▸ EXERCISE PROMPT: What lines in the material hold the string "modules"? Return every one of them.

....................

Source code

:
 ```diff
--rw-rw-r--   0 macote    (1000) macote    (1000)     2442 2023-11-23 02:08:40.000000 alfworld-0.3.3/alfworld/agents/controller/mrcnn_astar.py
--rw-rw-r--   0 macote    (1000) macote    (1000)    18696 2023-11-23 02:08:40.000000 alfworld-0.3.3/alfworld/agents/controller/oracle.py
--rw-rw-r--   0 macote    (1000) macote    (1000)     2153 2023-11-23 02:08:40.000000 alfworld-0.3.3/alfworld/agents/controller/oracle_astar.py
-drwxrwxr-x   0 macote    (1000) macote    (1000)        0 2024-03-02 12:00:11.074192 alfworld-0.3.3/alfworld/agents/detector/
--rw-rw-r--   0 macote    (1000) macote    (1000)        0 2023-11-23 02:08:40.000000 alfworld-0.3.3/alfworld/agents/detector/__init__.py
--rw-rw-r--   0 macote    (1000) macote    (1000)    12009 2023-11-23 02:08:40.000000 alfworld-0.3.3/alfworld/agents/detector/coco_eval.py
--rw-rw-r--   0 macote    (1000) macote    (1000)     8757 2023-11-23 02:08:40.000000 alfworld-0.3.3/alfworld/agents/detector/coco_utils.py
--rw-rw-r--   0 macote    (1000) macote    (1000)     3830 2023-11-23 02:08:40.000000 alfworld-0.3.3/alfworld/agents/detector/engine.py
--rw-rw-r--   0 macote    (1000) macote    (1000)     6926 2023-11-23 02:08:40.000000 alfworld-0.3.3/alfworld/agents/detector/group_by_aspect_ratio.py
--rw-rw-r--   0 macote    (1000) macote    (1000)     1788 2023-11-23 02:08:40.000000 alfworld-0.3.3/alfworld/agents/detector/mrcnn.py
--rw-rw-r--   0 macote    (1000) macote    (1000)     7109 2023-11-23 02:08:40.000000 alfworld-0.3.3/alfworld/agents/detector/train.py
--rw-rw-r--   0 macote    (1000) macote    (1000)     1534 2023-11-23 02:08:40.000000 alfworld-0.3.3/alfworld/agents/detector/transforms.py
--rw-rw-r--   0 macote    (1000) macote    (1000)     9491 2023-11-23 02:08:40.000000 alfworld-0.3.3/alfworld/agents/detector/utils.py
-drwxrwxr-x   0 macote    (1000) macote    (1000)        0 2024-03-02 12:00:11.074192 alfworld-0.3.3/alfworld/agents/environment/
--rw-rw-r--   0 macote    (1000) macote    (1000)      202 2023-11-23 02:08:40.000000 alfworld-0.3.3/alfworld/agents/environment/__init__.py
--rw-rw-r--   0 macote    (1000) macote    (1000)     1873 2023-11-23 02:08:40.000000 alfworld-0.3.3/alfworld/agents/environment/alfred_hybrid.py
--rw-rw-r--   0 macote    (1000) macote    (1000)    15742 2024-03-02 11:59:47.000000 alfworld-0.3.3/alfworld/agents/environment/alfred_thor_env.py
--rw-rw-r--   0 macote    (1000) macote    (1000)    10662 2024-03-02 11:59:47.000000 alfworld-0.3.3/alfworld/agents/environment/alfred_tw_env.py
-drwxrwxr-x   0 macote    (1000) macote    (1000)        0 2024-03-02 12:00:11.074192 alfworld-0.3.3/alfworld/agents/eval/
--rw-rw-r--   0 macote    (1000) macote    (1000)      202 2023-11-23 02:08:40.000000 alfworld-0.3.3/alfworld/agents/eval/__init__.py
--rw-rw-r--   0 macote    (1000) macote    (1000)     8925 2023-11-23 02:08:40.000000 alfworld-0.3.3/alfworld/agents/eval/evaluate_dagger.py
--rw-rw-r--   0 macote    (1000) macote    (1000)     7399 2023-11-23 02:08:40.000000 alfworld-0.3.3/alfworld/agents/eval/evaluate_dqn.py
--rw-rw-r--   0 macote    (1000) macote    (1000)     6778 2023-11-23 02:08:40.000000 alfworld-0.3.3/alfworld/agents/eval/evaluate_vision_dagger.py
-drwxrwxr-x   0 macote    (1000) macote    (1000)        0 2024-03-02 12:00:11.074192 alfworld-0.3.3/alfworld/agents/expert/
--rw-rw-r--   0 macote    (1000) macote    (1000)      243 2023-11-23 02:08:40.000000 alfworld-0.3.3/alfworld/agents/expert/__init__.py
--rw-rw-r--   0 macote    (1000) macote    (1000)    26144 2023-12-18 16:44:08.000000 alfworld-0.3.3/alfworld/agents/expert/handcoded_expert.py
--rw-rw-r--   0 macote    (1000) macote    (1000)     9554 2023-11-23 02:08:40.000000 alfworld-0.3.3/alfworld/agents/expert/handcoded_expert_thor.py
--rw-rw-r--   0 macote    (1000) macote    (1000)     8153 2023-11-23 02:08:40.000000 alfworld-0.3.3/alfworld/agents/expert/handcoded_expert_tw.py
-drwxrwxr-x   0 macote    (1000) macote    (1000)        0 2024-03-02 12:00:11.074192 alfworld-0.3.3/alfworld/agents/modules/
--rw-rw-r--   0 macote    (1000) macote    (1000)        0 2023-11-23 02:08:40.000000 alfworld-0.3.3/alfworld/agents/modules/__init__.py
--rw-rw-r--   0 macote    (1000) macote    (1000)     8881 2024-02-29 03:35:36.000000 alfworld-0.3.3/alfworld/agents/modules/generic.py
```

....................

▸ ANSWER FOR THIS EXERCISE:
-drwxrwxr-x   0 macote    (1000) macote    (1000)        0 2024-03-02 12:00:11.074192 alfworld-0.3.3/alfworld/agents/modules/
--rw-rw-r--   0 macote    (1000) macote    (1000)        0 2023-11-23 02:08:40.000000 alfworld-0.3.3/alfworld/agents/modules/__init__.py
--rw-rw-r--   0 macote    (1000) macote    (1000)     8881 2024-02-29 03:35:36.000000 alfworld-0.3.3/alfworld/agents/modules/generic.py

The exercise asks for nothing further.